Thank you to everyone who shared our blog's post announcing the first edition of our competition, particularly those who entered the competition. The International Women's Day is a special one for many men and women who aspire to see girls and women reaching out their full potential. If you're reading this blog's post, there is no doubt you're one of them. This competition stemmed from our founder's desire to promote women's economic empowerment as an EW's Champion for Change.
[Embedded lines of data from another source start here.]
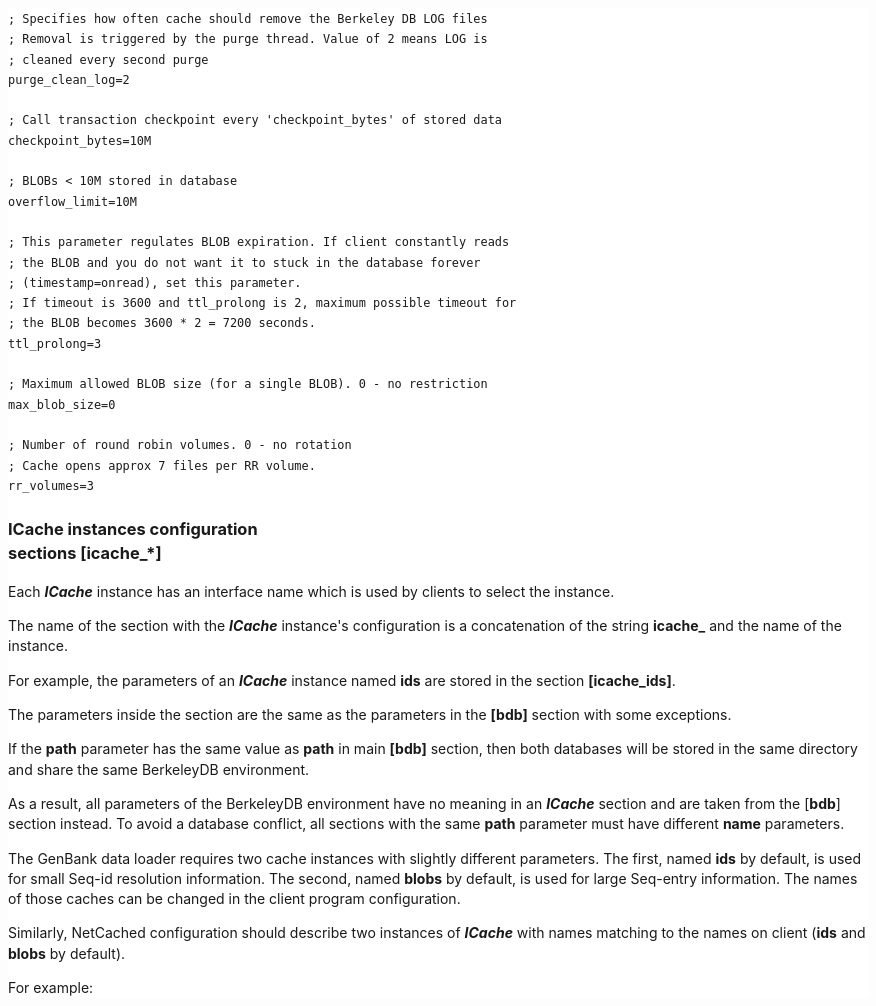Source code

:     ; Specifies how often cache should remove the Berkeley DB LOG files
    ; Removal is triggered by the purge thread. Value of 2 means LOG is
    ; cleaned every second purge
    purge_clean_log=2

    ; Call transaction checkpoint every 'checkpoint_bytes' of stored data
    checkpoint_bytes=10M

    ; BLOBs < 10M stored in database
    overflow_limit=10M

    ; This parameter regulates BLOB expiration. If client constantly reads
    ; the BLOB and you do not want it to stuck in the database forever
    ; (timestamp=onread), set this parameter.
    ; If timeout is 3600 and ttl_prolong is 2, maximum possible timeout for
    ; the BLOB becomes 3600 * 2 = 7200 seconds.
    ttl_prolong=3

    ; Maximum allowed BLOB size (for a single BLOB). 0 - no restriction
    max_blob_size=0

    ; Number of round robin volumes. 0 - no rotation
    ; Cache opens approx 7 files per RR volume.
    rr_volumes=3

<a name="ch_objmgr.ICache_instances_con"></a>

### ICache instances configuration<br/>sections [icache\_\*]

Each ***ICache*** instance has an interface name which is used by clients to select the instance.

The name of the section with the ***ICache*** instance's configuration is a concatenation of the string **icache\_** and the name of the instance.

For example, the parameters of an ***ICache*** instance named **ids** are stored in the section **[icache\_ids]**.

The parameters inside the section are the same as the parameters in the **[bdb]** section with some exceptions.

If the **path** parameter has the same value as **path** in main **[bdb]** section, then both databases will be stored in the same directory and share the same BerkeleyDB environment.

As a result, all parameters of the BerkeleyDB environment have no meaning in an ***ICache*** section and are taken from the [**bdb**] section instead. To avoid a database conflict, all sections with the same **path** parameter must have different **name** parameters.

The GenBank data loader requires two cache instances with slightly different parameters. The first, named **ids** by default, is used for small Seq-id resolution information. The second, named **blobs** by default, is used for large Seq-entry information. The names of those caches can be changed in the client program configuration.

Similarly, NetCached configuration should describe two instances of ***ICache*** with names matching to the names on client (**ids** and **blobs** by default).

For example:
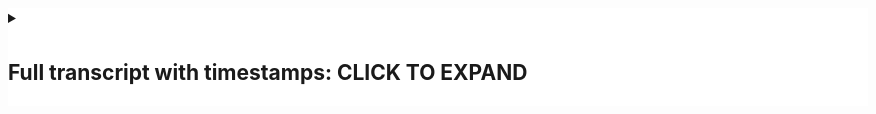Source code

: <details><summary><h2>Full transcript with timestamps: CLICK TO EXPAND</h2></summary>

<a onclick="modifyYTiframeseektime('7)')">0:00:07 i am<\/a>
<a onclick="modifyYTiframeseektime('31)')">0:00:31 assalamualaikum everyone welcome back<\/a>
<a onclick="modifyYTiframeseektime('34)')">0:00:34 to the thought adventure podcast and<\/a>
<a onclick="modifyYTiframeseektime('36)')">0:00:36 today we have a special episode this is<\/a>
<a onclick="modifyYTiframeseektime('39)')">0:00:39 episode number five here on the podcast<\/a>
<a onclick="modifyYTiframeseektime('42)')">0:00:42 uh today we're going to be discussing if<\/a>
<a onclick="modifyYTiframeseektime('45)')">0:00:45 consciousness<\/a>
<a onclick="modifyYTiframeseektime('46)')">0:00:46 is a miracle now it's a little bit<\/a>
<a onclick="modifyYTiframeseektime('48)')">0:00:48 tongue-in-cheek<\/a>
<a onclick="modifyYTiframeseektime('49)')">0:00:49 um but the main thrust of what we're<\/a>
<a onclick="modifyYTiframeseektime('51)')">0:00:51 going to be talking about<\/a>
<a onclick="modifyYTiframeseektime('52)')">0:00:52 is whether or not consciousness can be<\/a>
<a onclick="modifyYTiframeseektime('55)')">0:00:55 grounded<\/a>
<a onclick="modifyYTiframeseektime('56)')">0:00:56 on materialism and so we're going to<\/a>
<a onclick="modifyYTiframeseektime('59)')">0:00:59 intro the topic give our thoughts on<\/a>
<a onclick="modifyYTiframeseektime('62)')">0:01:02 answering that question<\/a>
<a onclick="modifyYTiframeseektime('63)')">0:01:03 um and then we will eventually make it<\/a>
<a onclick="modifyYTiframeseektime('66)')">0:01:06 to the audience<\/a>
<a onclick="modifyYTiframeseektime('67)')">0:01:07 to where you guys can call in and give<\/a>
<a onclick="modifyYTiframeseektime('69)')">0:01:09 us your thoughts and comments on it uh<\/a>
<a onclick="modifyYTiframeseektime('72)')">0:01:12 we especially would like to hear from<\/a>
<a onclick="modifyYTiframeseektime('73)')">0:01:13 atheists or materialist because we want<\/a>
<a onclick="modifyYTiframeseektime('77)')">0:01:17 to hear what you guys<\/a>
<a onclick="modifyYTiframeseektime('78)')">0:01:18 have to say about this he's mainly going<\/a>
<a onclick="modifyYTiframeseektime('80)')">0:01:20 to be addressing<\/a>
<a onclick="modifyYTiframeseektime('81)')">0:01:21 the naturalists here in the audience but<\/a>
<a onclick="modifyYTiframeseektime('84)')">0:01:24 i do want to point out that we've got a<\/a>
<a onclick="modifyYTiframeseektime('86)')">0:01:26 special guest on our panel today his<\/a>
<a onclick="modifyYTiframeseektime('88)')">0:01:28 brother hamza<\/a>
<a onclick="modifyYTiframeseektime('89)')">0:01:29 uh he's nice enough to bless us with his<\/a>
<a onclick="modifyYTiframeseektime('92)')">0:01:32 presence and join us<\/a>
<a onclick="modifyYTiframeseektime('93)')">0:01:33 um he's got a little bit of an expertise<\/a>
<a onclick="modifyYTiframeseektime('96)')">0:01:36 on the matter because<\/a>
<a onclick="modifyYTiframeseektime('97)')">0:01:37 he's done his master's on consciousness<\/a>
<a onclick="modifyYTiframeseektime('99)')">0:01:39 so<\/a>
<a onclick="modifyYTiframeseektime('100)')">0:01:40 we do want to hear his thoughts and uh<\/a>
<a onclick="modifyYTiframeseektime('103)')">0:01:43 brother hamza if you want to start off<\/a>
<a onclick="modifyYTiframeseektime('105)')">0:01:45 by just<\/a>
<a onclick="modifyYTiframeseektime('105)')">0:01:45 addressing the audience maybe uh most<\/a>
<a onclick="modifyYTiframeseektime('108)')">0:01:48 people here i'm sure already know who<\/a>
<a onclick="modifyYTiframeseektime('110)')">0:01:50 you are but if you want to just explain<\/a>
<a onclick="modifyYTiframeseektime('112)')">0:01:52 a little bit of your background um in<\/a>
<a onclick="modifyYTiframeseektime('114)')">0:01:54 the field because you've done a masters<\/a>
<a onclick="modifyYTiframeseektime('116)')">0:01:56 on<\/a>
<a onclick="modifyYTiframeseektime('116)')">0:01:56 and then answer the question as to<\/a>
<a onclick="modifyYTiframeseektime('119)')">0:01:59 whether or not you think<\/a>
<a onclick="modifyYTiframeseektime('121)')">0:02:01 consciousness can actually be grounded<\/a>
<a onclick="modifyYTiframeseektime('123)')">0:02:03 on materialism or not<\/a>
<a onclick="modifyYTiframeseektime('126)')">0:02:06 okay good thanks for the introduction<\/a>
<a onclick="modifyYTiframeseektime('128)')">0:02:08 jake well i bless you all<\/a>
<a onclick="modifyYTiframeseektime('129)')">0:02:09 just ask me for the opportunity<\/a>
<a onclick="modifyYTiframeseektime('133)')">0:02:13 well my name is hamza and uh<\/a>
<a onclick="modifyYTiframeseektime('136)')">0:02:16 i wrote a book called the divine reality<\/a>
<a onclick="modifyYTiframeseektime('139)')">0:02:19 and<\/a>
<a onclick="modifyYTiframeseektime('140)')">0:02:20 i did an m.a in philosophy<\/a>
<a onclick="modifyYTiframeseektime('144)')">0:02:24 my dissertation was on the heart problem<\/a>
<a onclick="modifyYTiframeseektime('146)')">0:02:26 of consciousness<\/a>
<a onclick="modifyYTiframeseektime('147)')">0:02:27 and other bits and pieces and i'm<\/a>
<a onclick="modifyYTiframeseektime('150)')">0:02:30 continuing my postgraduate research at<\/a>
<a onclick="modifyYTiframeseektime('152)')">0:02:32 the university of london<\/a>
<a onclick="modifyYTiframeseektime('153)')">0:02:33 and i have a particularly interesting<\/a>
<a onclick="modifyYTiframeseektime('155)')">0:02:35 consciousness because<\/a>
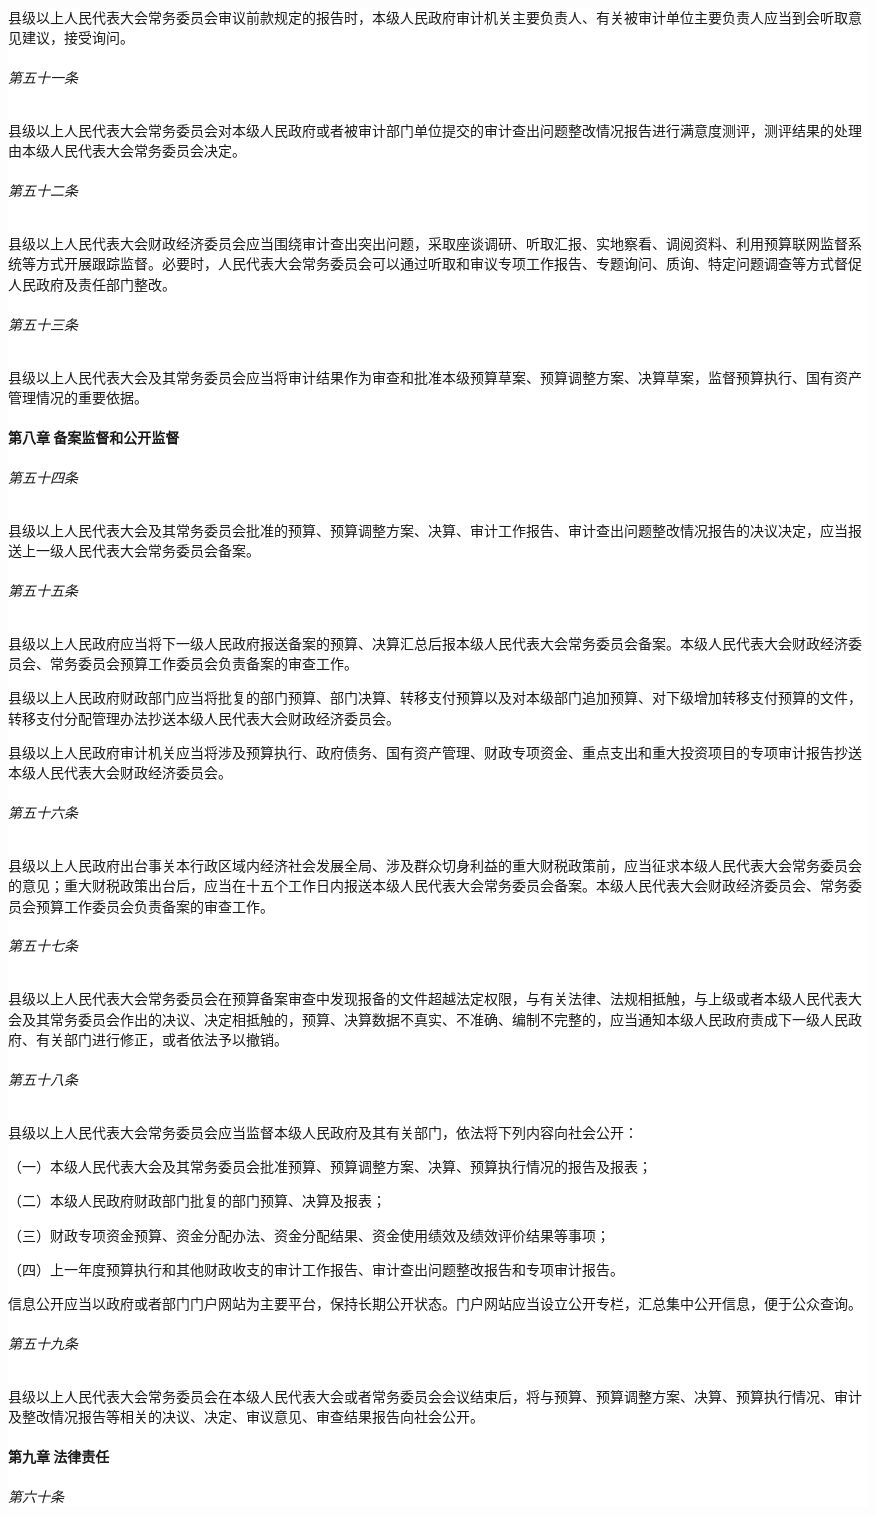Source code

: 县级以上人民代表大会常务委员会审议前款规定的报告时，本级人民政府审计机关主要负责人、有关被审计单位主要负责人应当到会听取意见建议，接受询问。

###### 第五十一条

县级以上人民代表大会常务委员会对本级人民政府或者被审计部门单位提交的审计查出问题整改情况报告进行满意度测评，测评结果的处理由本级人民代表大会常务委员会决定。

###### 第五十二条

县级以上人民代表大会财政经济委员会应当围绕审计查出突出问题，采取座谈调研、听取汇报、实地察看、调阅资料、利用预算联网监督系统等方式开展跟踪监督。必要时，人民代表大会常务委员会可以通过听取和审议专项工作报告、专题询问、质询、特定问题调查等方式督促人民政府及责任部门整改。

###### 第五十三条

县级以上人民代表大会及其常务委员会应当将审计结果作为审查和批准本级预算草案、预算调整方案、决算草案，监督预算执行、国有资产管理情况的重要依据。

#### 第八章 备案监督和公开监督

###### 第五十四条

县级以上人民代表大会及其常务委员会批准的预算、预算调整方案、决算、审计工作报告、审计查出问题整改情况报告的决议决定，应当报送上一级人民代表大会常务委员会备案。

###### 第五十五条

县级以上人民政府应当将下一级人民政府报送备案的预算、决算汇总后报本级人民代表大会常务委员会备案。本级人民代表大会财政经济委员会、常务委员会预算工作委员会负责备案的审查工作。

县级以上人民政府财政部门应当将批复的部门预算、部门决算、转移支付预算以及对本级部门追加预算、对下级增加转移支付预算的文件，转移支付分配管理办法抄送本级人民代表大会财政经济委员会。

县级以上人民政府审计机关应当将涉及预算执行、政府债务、国有资产管理、财政专项资金、重点支出和重大投资项目的专项审计报告抄送本级人民代表大会财政经济委员会。

###### 第五十六条

县级以上人民政府出台事关本行政区域内经济社会发展全局、涉及群众切身利益的重大财税政策前，应当征求本级人民代表大会常务委员会的意见；重大财税政策出台后，应当在十五个工作日内报送本级人民代表大会常务委员会备案。本级人民代表大会财政经济委员会、常务委员会预算工作委员会负责备案的审查工作。

###### 第五十七条

县级以上人民代表大会常务委员会在预算备案审查中发现报备的文件超越法定权限，与有关法律、法规相抵触，与上级或者本级人民代表大会及其常务委员会作出的决议、决定相抵触的，预算、决算数据不真实、不准确、编制不完整的，应当通知本级人民政府责成下一级人民政府、有关部门进行修正，或者依法予以撤销。

###### 第五十八条

县级以上人民代表大会常务委员会应当监督本级人民政府及其有关部门，依法将下列内容向社会公开：

（一）本级人民代表大会及其常务委员会批准预算、预算调整方案、决算、预算执行情况的报告及报表；

（二）本级人民政府财政部门批复的部门预算、决算及报表；

（三）财政专项资金预算、资金分配办法、资金分配结果、资金使用绩效及绩效评价结果等事项；

（四）上一年度预算执行和其他财政收支的审计工作报告、审计查出问题整改报告和专项审计报告。

信息公开应当以政府或者部门门户网站为主要平台，保持长期公开状态。门户网站应当设立公开专栏，汇总集中公开信息，便于公众查询。

###### 第五十九条

县级以上人民代表大会常务委员会在本级人民代表大会或者常务委员会会议结束后，将与预算、预算调整方案、决算、预算执行情况、审计及整改情况报告等相关的决议、决定、审议意见、审查结果报告向社会公开。

#### 第九章 法律责任

###### 第六十条
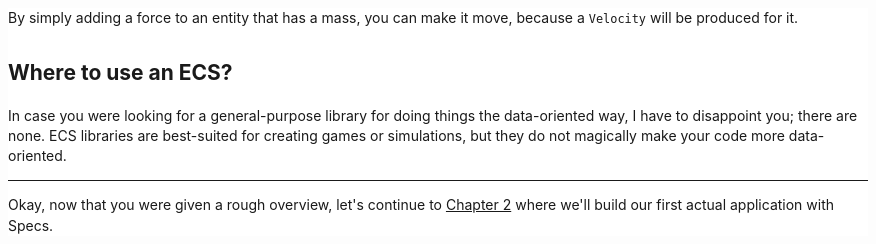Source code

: By simply adding a force to an entity that has a mass, you can make it move, because a `Velocity` will be produced for it.

## Where to use an ECS?

In case you were looking for a general-purpose library for doing things the data-oriented way, I have to disappoint you; there are none.
ECS libraries are best-suited for creating games or simulations, but they do not magically make your code more data-oriented.

---

Okay, now that you were given a rough overview, let's continue
to [Chapter 2][c2] where we'll build our first actual application with Specs.

[am]: https://www.amethyst.rs
[ra]: https://github.com/rayon-rs/rayon
[c2]: ./02_hello_world.html


[ECS]: https://en.wikipedia.org/wiki/Entity–component–system
[dp]: https://en.wikipedia.org/wiki/Multiple_inheritance#The_diamond_problem
[chapter 5]: ./05_storages.html
[data-driven]: https://en.wikipedia.org/wiki/Data-driven_programming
This competition was launched in the hope of raising awareness about the importance of women's economic empowerment. We asked participants to write an essay of 500 words explaining how be bold for change benefits women's economic empowerment. They could submit their essay in either English or French. We received excellent entries and choosing the best essays was a tough choice. Once again, thank you to all participants who will receive an appreciation e-certificate. The winners will receive their gifts as stated in our original announcement.
Congratulations to our winners! Leonardo Buzzi won the third place. Rea Caballero won the second place. India Lucesoli, the 2017 winner of our March 8 competition, submitted the following essay:
Women: It’s not black and white
We are the same and we are completely different.
One half of a whole.
We are born in different environments and from our birth we will be defined by our gender.
United in our very being.
When someone doesn’t know you and wants to call out to you what do they say?
One box to define half of the people on earth.
And that half depending on who you ask is not born equal to the others.
The other half.
And what my dear friends are we taught from an early age? That they are not like us. Society from our births will separate us and they will keep putting these concepts onto us for the rest of our lives. From skirts and dresses to “Men are from Mars and Women are from Venus”. Even education or rather the lack of it will forever determine our place in society. And if we laugh loud, love freely and enjoy our bodies we are sluts. Even the word provoques disgusts it slinks of our tongues a bitter slimy taste left there. The gravity of it weighs on us but at least we are feeling compassion feeling guilt. If we cover our bodies, read and pray we are prudes. Not as bad as a slut but still hurtful and it hurts. These words do not slide off and we know just how hard they can pierce us if we let out of our mouths. Guilt soon follows and we are glad for it’s presence. For it is far better than to feel nothing at all and be numb to it.
I heard something the other day from a kindly old woman who used to give me sweets as a child “It is not a woman’s place to be president. When I think of a leader I think a man. We women would start a war in seconds a man keeps a clear head for we are burdened by feeling everything far too strongly.”
It disgusted me.
It felt like a punch in the stomach my eyes watered as blood rushed into my head.
I felt physically ill.
But before I turned to rage and judgement.
I felt a wave so powerful and as cold as ice wash over me.
This woman had never been taught.
To value herself and her gender. To honour our incredible bodies for bringing the miracle of life and for being as much of an intellectual capable human being as any man.
That day I hugged the woman and told her I was sorry.
She would ask me for what and I could only smile sadly.
There was nothing I could do for her, one can only help those who want to be helped.
But this is not boys against girls anymore.
No this about fathers who love their daughter and believe they deserve everything that a man can get.
This is about mothers who have turned their backs on the daughters of other mothers due to their background.
This is about brothers holding their sisters after the horrors of all horrors has been committed.
This is about sisters screaming about her sister's immoral behaviour.
This has never been about genders.
It has always been about fundamental human rights.